§ WORK REQUEST: Lines of the data that contain the word "algorithmic" are the ones to copy.

§ INFORMATION PROVIDED:
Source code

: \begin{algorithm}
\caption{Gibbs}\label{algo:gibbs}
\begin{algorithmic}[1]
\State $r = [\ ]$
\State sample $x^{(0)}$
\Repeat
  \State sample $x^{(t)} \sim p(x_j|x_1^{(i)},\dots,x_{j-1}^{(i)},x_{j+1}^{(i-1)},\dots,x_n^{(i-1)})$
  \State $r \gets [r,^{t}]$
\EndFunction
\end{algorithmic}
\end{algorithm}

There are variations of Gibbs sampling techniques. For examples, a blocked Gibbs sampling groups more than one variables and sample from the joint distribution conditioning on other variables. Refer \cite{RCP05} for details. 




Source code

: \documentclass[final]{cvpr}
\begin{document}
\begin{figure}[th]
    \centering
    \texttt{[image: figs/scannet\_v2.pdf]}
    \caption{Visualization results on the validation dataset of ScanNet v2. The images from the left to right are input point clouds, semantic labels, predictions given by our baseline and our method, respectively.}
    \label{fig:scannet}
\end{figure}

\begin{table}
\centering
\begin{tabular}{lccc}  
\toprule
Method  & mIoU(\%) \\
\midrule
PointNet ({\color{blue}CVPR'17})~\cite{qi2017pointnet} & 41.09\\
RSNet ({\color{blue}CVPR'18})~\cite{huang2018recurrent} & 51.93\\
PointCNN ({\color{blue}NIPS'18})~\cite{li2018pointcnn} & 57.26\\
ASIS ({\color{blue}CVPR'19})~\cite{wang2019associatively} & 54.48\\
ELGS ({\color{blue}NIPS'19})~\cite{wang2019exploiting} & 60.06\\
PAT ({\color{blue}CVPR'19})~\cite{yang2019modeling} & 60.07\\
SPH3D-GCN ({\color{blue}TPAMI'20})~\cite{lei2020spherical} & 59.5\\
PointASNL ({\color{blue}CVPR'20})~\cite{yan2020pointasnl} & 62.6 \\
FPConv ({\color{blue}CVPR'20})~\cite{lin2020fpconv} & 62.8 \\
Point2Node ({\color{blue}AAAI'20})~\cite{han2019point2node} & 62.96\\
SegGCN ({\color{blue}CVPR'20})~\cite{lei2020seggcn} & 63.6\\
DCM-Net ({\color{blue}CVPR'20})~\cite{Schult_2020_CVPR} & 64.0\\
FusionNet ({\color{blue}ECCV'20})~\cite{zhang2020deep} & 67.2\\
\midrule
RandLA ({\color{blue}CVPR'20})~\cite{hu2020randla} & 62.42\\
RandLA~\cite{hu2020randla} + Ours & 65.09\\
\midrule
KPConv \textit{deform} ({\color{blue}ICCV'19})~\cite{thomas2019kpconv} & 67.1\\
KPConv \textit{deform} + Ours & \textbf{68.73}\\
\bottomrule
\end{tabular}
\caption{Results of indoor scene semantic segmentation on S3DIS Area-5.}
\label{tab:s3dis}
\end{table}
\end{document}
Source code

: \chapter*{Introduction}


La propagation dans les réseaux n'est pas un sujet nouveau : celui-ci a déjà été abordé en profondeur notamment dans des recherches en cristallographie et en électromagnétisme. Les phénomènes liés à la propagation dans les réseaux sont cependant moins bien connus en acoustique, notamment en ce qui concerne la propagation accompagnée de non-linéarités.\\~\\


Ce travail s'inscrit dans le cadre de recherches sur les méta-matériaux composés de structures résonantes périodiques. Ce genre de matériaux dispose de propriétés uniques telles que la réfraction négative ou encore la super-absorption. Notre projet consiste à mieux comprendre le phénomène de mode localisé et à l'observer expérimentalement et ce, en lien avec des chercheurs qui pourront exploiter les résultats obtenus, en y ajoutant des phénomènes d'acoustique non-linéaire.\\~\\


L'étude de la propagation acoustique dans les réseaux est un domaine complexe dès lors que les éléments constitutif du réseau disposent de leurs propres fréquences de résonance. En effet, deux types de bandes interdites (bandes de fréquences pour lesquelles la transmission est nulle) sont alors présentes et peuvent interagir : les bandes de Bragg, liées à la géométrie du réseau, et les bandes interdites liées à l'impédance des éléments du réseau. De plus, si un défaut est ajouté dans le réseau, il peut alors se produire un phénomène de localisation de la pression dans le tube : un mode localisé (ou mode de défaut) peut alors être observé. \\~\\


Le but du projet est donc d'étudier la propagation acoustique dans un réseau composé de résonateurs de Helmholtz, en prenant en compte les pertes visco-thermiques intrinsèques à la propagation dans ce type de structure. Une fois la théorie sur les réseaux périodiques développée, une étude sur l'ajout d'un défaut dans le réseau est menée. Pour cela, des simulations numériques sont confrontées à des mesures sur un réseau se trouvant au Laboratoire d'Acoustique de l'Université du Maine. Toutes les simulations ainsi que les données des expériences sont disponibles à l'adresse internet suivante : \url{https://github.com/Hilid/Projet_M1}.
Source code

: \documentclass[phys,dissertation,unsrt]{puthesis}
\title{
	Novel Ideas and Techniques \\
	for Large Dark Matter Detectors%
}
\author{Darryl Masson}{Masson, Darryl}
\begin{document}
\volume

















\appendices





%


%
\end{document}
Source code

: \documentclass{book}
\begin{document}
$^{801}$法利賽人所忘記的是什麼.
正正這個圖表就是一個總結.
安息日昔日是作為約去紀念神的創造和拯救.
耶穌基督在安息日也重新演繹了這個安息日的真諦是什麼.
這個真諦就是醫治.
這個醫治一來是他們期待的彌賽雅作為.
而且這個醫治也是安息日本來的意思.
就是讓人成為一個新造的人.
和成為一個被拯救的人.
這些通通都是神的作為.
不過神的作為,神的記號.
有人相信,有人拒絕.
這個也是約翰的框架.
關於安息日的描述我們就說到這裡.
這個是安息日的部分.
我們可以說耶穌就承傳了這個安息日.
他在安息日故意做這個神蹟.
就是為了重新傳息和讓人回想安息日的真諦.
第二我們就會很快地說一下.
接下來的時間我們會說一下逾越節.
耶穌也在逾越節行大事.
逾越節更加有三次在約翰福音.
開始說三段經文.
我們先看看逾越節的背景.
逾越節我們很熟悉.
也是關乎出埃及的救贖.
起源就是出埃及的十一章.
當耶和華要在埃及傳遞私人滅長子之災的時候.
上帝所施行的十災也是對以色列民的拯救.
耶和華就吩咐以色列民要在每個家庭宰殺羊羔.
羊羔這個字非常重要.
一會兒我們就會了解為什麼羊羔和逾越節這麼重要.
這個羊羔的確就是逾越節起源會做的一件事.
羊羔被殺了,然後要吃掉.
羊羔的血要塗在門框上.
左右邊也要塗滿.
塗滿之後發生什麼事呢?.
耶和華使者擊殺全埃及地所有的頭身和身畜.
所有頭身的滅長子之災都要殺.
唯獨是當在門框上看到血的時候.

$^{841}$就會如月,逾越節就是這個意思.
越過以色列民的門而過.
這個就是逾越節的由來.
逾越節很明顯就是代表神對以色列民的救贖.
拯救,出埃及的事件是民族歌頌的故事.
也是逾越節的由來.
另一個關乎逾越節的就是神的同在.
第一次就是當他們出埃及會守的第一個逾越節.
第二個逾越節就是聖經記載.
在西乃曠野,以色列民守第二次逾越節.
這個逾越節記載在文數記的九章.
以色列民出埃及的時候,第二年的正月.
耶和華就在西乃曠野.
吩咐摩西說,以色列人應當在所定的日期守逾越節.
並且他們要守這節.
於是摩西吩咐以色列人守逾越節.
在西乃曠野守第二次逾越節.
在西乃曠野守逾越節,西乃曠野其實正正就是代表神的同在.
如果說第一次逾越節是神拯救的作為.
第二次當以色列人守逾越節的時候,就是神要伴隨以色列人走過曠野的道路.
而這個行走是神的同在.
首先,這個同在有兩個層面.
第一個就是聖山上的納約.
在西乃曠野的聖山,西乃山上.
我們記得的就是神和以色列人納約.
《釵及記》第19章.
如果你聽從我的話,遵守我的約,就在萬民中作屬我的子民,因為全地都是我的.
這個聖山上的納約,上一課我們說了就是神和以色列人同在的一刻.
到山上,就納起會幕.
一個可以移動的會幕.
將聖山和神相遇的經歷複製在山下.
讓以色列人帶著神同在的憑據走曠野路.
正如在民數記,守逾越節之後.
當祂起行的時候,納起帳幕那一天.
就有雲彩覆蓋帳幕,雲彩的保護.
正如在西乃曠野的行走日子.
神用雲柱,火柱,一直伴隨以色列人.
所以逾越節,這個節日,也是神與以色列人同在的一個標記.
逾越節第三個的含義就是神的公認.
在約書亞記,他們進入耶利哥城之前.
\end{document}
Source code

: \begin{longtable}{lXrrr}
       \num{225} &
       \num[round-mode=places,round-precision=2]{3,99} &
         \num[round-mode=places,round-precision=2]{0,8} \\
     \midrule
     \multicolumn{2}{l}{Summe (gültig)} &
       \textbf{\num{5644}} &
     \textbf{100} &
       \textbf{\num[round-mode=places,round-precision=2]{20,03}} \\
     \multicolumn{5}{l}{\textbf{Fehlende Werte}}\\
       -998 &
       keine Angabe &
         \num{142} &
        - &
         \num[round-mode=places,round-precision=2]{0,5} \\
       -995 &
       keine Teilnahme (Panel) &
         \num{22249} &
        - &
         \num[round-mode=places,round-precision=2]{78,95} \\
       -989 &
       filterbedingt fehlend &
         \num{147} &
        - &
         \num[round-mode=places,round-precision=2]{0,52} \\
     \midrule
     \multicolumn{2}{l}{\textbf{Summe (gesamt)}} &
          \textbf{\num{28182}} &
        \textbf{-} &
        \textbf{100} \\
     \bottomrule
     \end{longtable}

§ WRITTEN SOLUTION:
\begin{algorithmic}[1]
\end{algorithmic}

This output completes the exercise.